It pays for mine site staff to be safe around conveyors, a fact ESS Engineering knows too well. Australian Mining finds out more about the company’s extensive conveyor safety training process.
Carryback, spillage and hang up of materials are all issues that plague the safe running of conveyors at mine sites. While safety training is important across all aspects of a mine site, conveyors can be particularly dangerous, especially when unguarded.
Material fines from conveyor return runs can also cause mistrackings and blockages in head chutes, leading to an increased chance of accidents.
Bulk handling and conveyor safety specialist ESS Engineering is well aware of the dangers surrounding conveyors.
The company has established extensive training services to ensure operators remain compliant and aware of any issues that could arise.
ESS training allows operators to recognise and address the root cause of issues surrounding conveyors that contribute to the escape of material from the system, whether it’s an issue with skirting, tracking, belts, ploughs or a combination of different things.
According to ESS accounts development manager and training instructor Tom Stahura, there are usually some telltale signs to look (or sometimes listen) for.
“If we can eliminate headaches in one area, then that maintenance team at a plant can focus its energies and resources on other issues that are making the plant work at less than optimum efficiency,” Stahura says.
“Operators look out for indicators like spillage, belt centralisation and unusual noises like squeaks to try and systematically work their way through to the root cause of what’s going on.
“Certain signs can help to determine what’s causing the spillage; whether it is on the walkway, underneath the conveyor, in a single localised area, or spread along the entire length of the conveyor, for example.”
Stahura delivers conveyor training courses at mine sites alongside colleague Ken Minch, a fellow account development manager and trainer. Typically ranging in duration from a half-day to two days, these courses cover a variety of modules, with safety typically being the first topic of conversation. The longer courses also incorporate site visits for trainees to firmly establish the tenets of best practice. The training can also be tailored around the knowledge of the trainees in question, whether they’re newbies or old hands.

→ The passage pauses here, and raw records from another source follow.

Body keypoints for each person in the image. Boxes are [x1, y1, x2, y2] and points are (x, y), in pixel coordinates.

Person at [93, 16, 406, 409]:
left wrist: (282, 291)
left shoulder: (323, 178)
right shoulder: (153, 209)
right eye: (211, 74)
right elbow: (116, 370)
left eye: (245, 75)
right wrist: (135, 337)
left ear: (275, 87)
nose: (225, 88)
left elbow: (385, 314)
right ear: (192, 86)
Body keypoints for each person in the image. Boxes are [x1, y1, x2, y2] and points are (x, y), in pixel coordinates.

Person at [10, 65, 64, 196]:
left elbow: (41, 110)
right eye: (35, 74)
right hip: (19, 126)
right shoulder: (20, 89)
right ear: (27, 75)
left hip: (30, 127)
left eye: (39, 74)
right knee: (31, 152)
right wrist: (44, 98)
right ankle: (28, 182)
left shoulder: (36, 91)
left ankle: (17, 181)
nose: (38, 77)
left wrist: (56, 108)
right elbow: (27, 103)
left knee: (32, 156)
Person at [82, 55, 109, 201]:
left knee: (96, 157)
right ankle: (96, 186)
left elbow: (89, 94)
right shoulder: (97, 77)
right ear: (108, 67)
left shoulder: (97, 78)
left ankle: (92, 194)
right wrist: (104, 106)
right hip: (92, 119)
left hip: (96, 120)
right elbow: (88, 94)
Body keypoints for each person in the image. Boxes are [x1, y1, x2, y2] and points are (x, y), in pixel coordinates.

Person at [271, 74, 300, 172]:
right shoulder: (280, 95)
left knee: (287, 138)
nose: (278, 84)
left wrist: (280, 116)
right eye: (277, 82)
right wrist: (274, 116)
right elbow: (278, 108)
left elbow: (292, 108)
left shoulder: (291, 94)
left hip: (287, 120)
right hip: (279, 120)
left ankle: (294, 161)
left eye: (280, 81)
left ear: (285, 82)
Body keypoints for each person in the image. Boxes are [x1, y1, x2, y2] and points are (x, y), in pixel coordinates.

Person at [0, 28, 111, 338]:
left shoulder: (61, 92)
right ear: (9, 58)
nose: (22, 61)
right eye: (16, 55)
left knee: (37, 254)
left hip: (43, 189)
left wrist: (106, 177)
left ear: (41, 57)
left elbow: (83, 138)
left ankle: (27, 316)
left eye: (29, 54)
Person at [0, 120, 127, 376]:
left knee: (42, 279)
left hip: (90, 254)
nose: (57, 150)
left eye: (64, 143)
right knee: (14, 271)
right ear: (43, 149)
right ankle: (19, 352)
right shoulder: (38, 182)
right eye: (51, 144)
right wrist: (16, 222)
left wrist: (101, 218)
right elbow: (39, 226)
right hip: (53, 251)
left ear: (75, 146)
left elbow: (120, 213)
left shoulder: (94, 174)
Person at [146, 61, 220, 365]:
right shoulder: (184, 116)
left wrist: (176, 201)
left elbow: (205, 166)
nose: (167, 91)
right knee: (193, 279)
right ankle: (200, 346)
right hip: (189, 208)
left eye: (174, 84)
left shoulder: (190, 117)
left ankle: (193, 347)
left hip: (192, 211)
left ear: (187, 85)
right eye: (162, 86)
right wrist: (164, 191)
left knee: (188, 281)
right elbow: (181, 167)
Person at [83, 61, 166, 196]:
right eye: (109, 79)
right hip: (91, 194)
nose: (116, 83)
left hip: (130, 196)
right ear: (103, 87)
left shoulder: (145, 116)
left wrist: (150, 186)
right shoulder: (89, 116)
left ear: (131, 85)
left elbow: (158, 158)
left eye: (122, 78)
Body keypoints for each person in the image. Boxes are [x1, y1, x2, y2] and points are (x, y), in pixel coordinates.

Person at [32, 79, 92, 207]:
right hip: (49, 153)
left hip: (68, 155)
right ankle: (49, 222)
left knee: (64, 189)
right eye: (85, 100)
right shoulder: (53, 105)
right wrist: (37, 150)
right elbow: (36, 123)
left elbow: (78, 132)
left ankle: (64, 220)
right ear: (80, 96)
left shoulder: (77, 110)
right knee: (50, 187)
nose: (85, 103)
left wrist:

“It’s a great thing to be able to do these site walks with the trainees and actually have a look at these issues that they have raised in the classroom in person,” Minch explains. “This allows us to conduct a brainstorming session so they can apply what they’ve learnt and solve the issue onsite.
“We’ll have conversations with the staff over some of the ways to find the root cause of conveyor problems.”
Conveyor safety levels have improved over the last decade but injuries and fatalities can still occur and there’s always room for improvement. An American mine safety report by the Mine Safety and Health Administration found that 91 fatalities were recorded in the United States between 2002 and 2012. Closer to home, meanwhile, the mining industry averages out to around nine fatalities a year, according to a 2013 report by Safe Work Australia.
“We look at inefficiencies that may be there and try to come up with some scenarios on how to solve those,” adds Stahura. “As with anything, it takes a good bit of input and background to identify the true root cause without relying on knee jerk reaction that you may have when you first see something off.”
While site safety is of paramount importance, training mine site staff to recognise maintenance and safety issues with conveyor systems isn’t just beneficial for worker health and safety, but for the bottom line as well.
Instilling the ability in staff to correctly identify prospective maintenance issues with conveyors reduces the prospect of downtime through both scheduled and unscheduled maintenance shutdowns.
As Minch puts it, better performing conveyor systems not only improve production but also lead to happier and more productive maintenance and production personnel.
“They’re not having to clean up the same mess every shift or the same broken piece of equipment that’s been regularly damaged through material loss and poor performance,” Minch concludes.